8. The 2nd day too didn’t yield a Tiger sighting but full of pugmarks and rakes on the trees. I heard the roar too but couldn’t follow it.

9. Very old pug marks, as old as 3 months near the dried up lakes or water holes.

10. We found a herd or elephants right in front; they were all heading to this lake and hence we ran back, climbed a tree and waited for the elephants

11. Census included recording the data about how many trees are cut, how much of a tree is cut and natural damages around. This would provide an idea if there is a poaching in the region. The dried up leaves and fallen off trees are more vulnerable to take up fire. Last year around the same time, half of Veerana Hosa Halli forest was abolished because of the forest fire it seems; another reason for destruction of habitats of Tigers.
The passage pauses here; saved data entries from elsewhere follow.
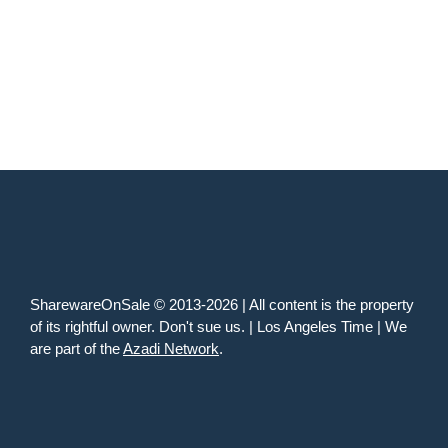
SharewareOnSale © 2013-2026 | All content is the property
of its rightful owner. Don't sue us. | Los Angeles Time | We
are part of the
Azadi Network
.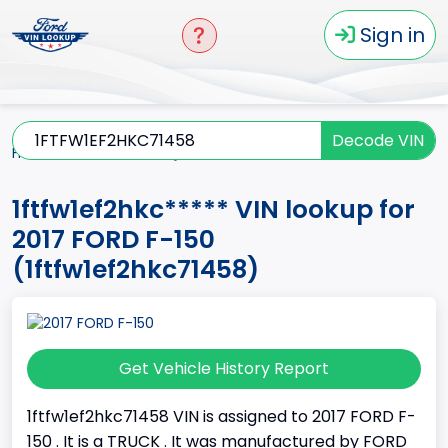
Sign in
Decode VIN
Home
F-150
2017
1ftfw1ef2hkc*****
1ftfw1ef2hkc***** VIN lookup for
2017 FORD F-150
(1ftfw1ef2hkc71458)
Get Vehicle History Report
1ftfw1ef2hkc71458 VIN is assigned to 2017 FORD F-
150 . It is a TRUCK . It was manufactured by FORD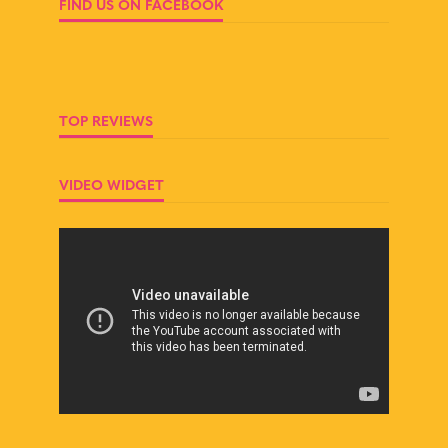
FIND US ON FACEBOOK
TOP REVIEWS
VIDEO WIDGET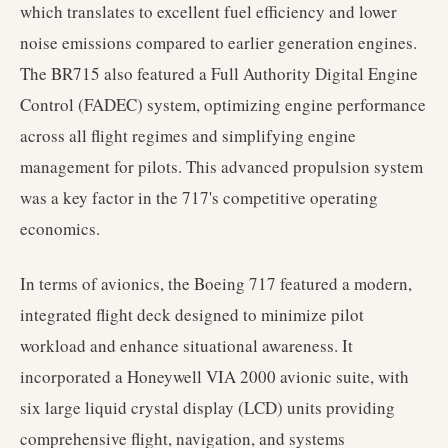
which translates to excellent fuel efficiency and lower
noise emissions compared to earlier generation engines.
The BR715 also featured a Full Authority Digital Engine
Control (FADEC) system, optimizing engine performance
across all flight regimes and simplifying engine
management for pilots. This advanced propulsion system
was a key factor in the 717's competitive operating
economics.
In terms of avionics, the Boeing 717 featured a modern,
integrated flight deck designed to minimize pilot
workload and enhance situational awareness. It
incorporated a Honeywell VIA 2000 avionic suite, with
six large liquid crystal display (LCD) units providing
comprehensive flight, navigation, and systems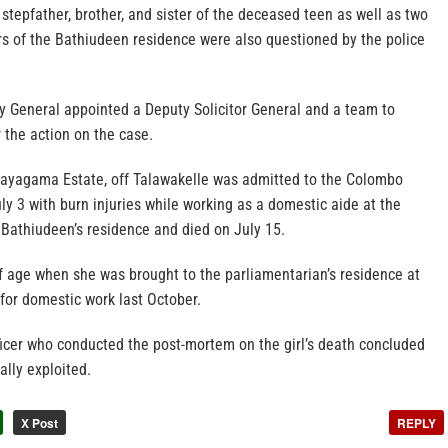
, stepfather, brother, and sister of the deceased teen as well as two
s of the Bathiudeen residence were also questioned by the police
y General appointed a Deputy Solicitor General and a team to
r the action on the case.
f Dayagama Estate, off Talawakelle was admitted to the Colombo
ly 3 with burn injuries while working as a domestic aide at the
 Bathiudeen’s residence and died on July 15.
f age when she was brought to the parliamentarian’s residence at
or domestic work last October.
ficer who conducted the post-mortem on the girl’s death concluded
lly exploited.
X Post
REPLY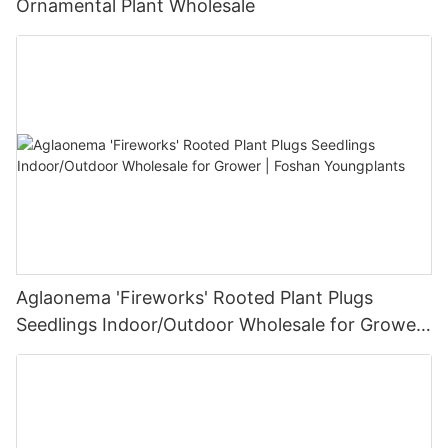
Ornamental Plant Wholesale
Aglaonema 'Fireworks' Rooted Plant Plugs
Seedlings Indoor/Outdoor Wholesale for Grower
| Foshan Youngplants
12. Umesh, our Guard, a brave officer who shot a poacher at his leg when a gang of 6 people were caught stealing the precious wood from the forest. Incident took place while the Census was on, two days before I reached. It is a message to the people complaining that our officials are not doing anything to save wildlife that there are few like Umesh who care for wildlife.
13. Elephants in the jungle are more threatening to the guards and watchers than Carnivores. There have been many instances where the elephants have charged down and chased these folks for several KMs.

14. A painting of a tiger from Chitrakala Parishat; I hope that the Tigers don’t remain just in photographs or paintings such as this one.
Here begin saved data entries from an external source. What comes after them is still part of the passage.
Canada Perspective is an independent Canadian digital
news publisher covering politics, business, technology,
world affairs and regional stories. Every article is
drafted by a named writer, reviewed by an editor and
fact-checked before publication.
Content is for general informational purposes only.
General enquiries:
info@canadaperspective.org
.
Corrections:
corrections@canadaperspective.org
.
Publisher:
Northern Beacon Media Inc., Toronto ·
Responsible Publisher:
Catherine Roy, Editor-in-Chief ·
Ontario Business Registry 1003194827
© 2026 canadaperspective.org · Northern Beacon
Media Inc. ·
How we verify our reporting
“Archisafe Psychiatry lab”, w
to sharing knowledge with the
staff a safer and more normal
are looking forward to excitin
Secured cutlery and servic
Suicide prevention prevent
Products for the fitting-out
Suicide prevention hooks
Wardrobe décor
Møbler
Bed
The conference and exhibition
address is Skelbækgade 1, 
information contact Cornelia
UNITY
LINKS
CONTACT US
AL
15. Will always remember this troop for giving such a wonderful experience of the jungle!


  1. Awesome blog and nice photos. I would like to join you next time for tiger census. :)

  2. super write up Prashant :-)
    pics are mast

  3. superb kulli, good article, i think you are becoming photographer n writer.

  4. Prashanth, very nice post I must say with great photographs :)
    Very nicely done.

  5. Thanks all @Kishore, @Amit, @Sushil

    @Prathima, sure I will let you know :) It will be great fun :)

  6. awesome prashant!! very good write up. in fact the last weekend i'd been to bandipur forest hoping to catch some tigers. sadly couldn't spot any. but do let me know if you're planning on a trip into the forest or about any voluntary activities such as this. i'd love to join.
    I'm planning to visit rathambore reserve forest sometime next year though.if possible we can plan for a visit there.
    and congrats on your sighting.awesome pics! :)

  7. @Prashant really nice write up and great pics too :) .. Would like to accompany for next trips like this :)

  8. @Setu, Thanks buddy.. I wish you sight a tiger during "our" next visit.. Sure I am game for Ranthambore, has been in list for quite some time. Let me know your plans. Always a pleasure to travel and shoot with you :)

    @Priyanka, thanks for dropping by :) Sure, will let you know; it will be a pleasure traveling with fellow photographers and travel freaks :)

  9. sooper da.. you had lot of teas there as well :P.

    Great flow and awesome photos as always.

  10. bravo!!!!!!!! All pics are really good,i want to join you for your next forest journey.